Medications that accentuate muscle ‘relaxation’ can also be beneficial whilst manual treatment is undertaken – Oxazepam, Dantrolene. They should not be used in the acute phase of any spinal injury. These medications can induce drowsiness and should be prescribed with caution and for short-term use only whist manual therapy is undertaken. Neuropathic analgesics (Pregabalin, Gabapentin, Carbamazapine, Valproate) and even certain antidepressants (Fluoxetine, Desvenlafaxine , Cipramil) may also be prescribed.
In cases that are chronic or non-responsive to manual therapy, local anaesthetic ‘trigger point injections’ may provide significant relief. Performed alone however such injections rarely provide long-term relief and it is essential that such injections are given in coordination with physiotherapy treatment. There remains debate over exactly what a ‘trigger point’ is and whether such points have any physiological basis. The answer is….probably not. However local anaesthetic, when injected into muscle ‘knots’, can result is considerable relief of muscle tightness – more so when combined with manual muscle release techniques.
The mechanism by which such injections work is not fully understood and they should not be used as a treatment in isolation. It is thought that the anaesthetic effect of the injection reduces neural input to the muscle(s) (albeit short lived) and when this is combined with stretching and manual release of the muscles, long-term elongation and loosening can occur. Local anaesthetics also act as potent vasodilators. In so doing such injections serve to accentuate blood supply to knots and relive the pain of focal muscle ischaemia.
Corticosteroid may be added to the local anaesthetic and injected into tight muscle bands or their tendonous attachment. This serves to further relieve pain associated with fascial inflammation and tendonoses.
In cases where patients have had good but short-lived relief with tendon steroid injections, autologous blood injections or platelet rich plasma can prove a to be very effective long term or permanent treatment option.
Botulinum toxin (Botox®) injections can be beneficial in cases that have been responsive to local anaesthetic injections or when the headache is experienced in the temples and forehead.
Other Types of Headache:
There are many forms of headache for which physiotherapy is not indicated. Your physiotherapist should diagnose and distinguish such pathologies and refer you for appropriate management.

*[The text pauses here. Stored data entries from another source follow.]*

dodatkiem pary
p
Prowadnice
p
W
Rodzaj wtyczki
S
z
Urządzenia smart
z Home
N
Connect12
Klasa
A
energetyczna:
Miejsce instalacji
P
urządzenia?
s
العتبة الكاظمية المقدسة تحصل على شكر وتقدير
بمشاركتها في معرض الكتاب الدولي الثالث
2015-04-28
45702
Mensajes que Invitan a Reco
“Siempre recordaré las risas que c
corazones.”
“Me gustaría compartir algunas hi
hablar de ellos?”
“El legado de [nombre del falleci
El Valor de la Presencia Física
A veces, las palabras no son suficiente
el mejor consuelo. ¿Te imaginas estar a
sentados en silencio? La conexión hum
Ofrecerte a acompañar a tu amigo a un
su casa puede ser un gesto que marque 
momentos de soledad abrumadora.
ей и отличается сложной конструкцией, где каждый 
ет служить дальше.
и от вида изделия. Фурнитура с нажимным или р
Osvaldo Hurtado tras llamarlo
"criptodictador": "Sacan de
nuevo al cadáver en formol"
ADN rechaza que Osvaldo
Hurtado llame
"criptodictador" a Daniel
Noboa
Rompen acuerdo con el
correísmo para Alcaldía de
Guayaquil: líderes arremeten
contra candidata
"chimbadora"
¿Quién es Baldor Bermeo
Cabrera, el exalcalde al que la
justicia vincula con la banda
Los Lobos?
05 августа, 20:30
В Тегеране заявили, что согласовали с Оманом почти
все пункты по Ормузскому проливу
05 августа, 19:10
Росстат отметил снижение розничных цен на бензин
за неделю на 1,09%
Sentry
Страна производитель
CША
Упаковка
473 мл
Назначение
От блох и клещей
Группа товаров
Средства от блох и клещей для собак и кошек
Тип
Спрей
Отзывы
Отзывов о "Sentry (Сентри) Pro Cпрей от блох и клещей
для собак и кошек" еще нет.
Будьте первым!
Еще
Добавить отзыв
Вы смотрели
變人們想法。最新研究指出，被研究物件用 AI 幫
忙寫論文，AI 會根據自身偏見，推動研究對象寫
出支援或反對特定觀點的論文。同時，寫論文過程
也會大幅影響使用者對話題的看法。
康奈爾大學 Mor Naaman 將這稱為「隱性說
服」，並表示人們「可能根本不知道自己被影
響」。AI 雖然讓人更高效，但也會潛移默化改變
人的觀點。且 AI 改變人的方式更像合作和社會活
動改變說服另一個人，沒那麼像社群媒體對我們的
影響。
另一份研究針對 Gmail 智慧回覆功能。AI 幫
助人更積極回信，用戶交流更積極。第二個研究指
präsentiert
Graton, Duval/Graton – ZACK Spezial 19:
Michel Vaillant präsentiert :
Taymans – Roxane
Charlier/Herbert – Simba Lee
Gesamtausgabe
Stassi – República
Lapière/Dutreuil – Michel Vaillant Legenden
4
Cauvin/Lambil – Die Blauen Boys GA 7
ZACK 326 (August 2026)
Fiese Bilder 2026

Cluster headaches occurs as a series of typically unilateral headaches with pain most often felt over the temporal, orbital and supraorbital regions. The headaches are often said to be severe in nature and can be associated with symptoms such as nasal congestion, eyelid oedema, restlessness or agitation and sweating through the facial and frontal regions.
Migraine is a moderate to severe form of headache which is believed to have a neurovascular cause. They are twice as prevalent in females to males and can have significant impacts on quality of life if left untreated. The pain itself is often pulsating in nature, aggravated by physical activity and may or may not be associated with symptoms such as photophobia, phonophobia, visual disturbances and nausea or vomiting. Read more in our section on migraines.
Tension headache is a common form of episodic headache that is often mild to moderate in severity. Patients will often complain of bilateral pain or a tight compressing sensation around the head. It is not often associated with nausea or aggravated by any form of physical activity.
Headaches may also arise from the temperomandibular joint, ocular pathologies (glaucoma, orbital cellulitis etc), infection, (neuralgia, shingles etc), intracranial lesions (hydrocephalus, cancer, space occupying lesions etc) and numerous other autoimmune, neurological, haematological, vascular and endocrinological disorders. It is vital that all headaches are assessed for causes other than the neck. The physiotherapists at Kingsley Physiotherapy can assess and treat (or refer) as appropriate.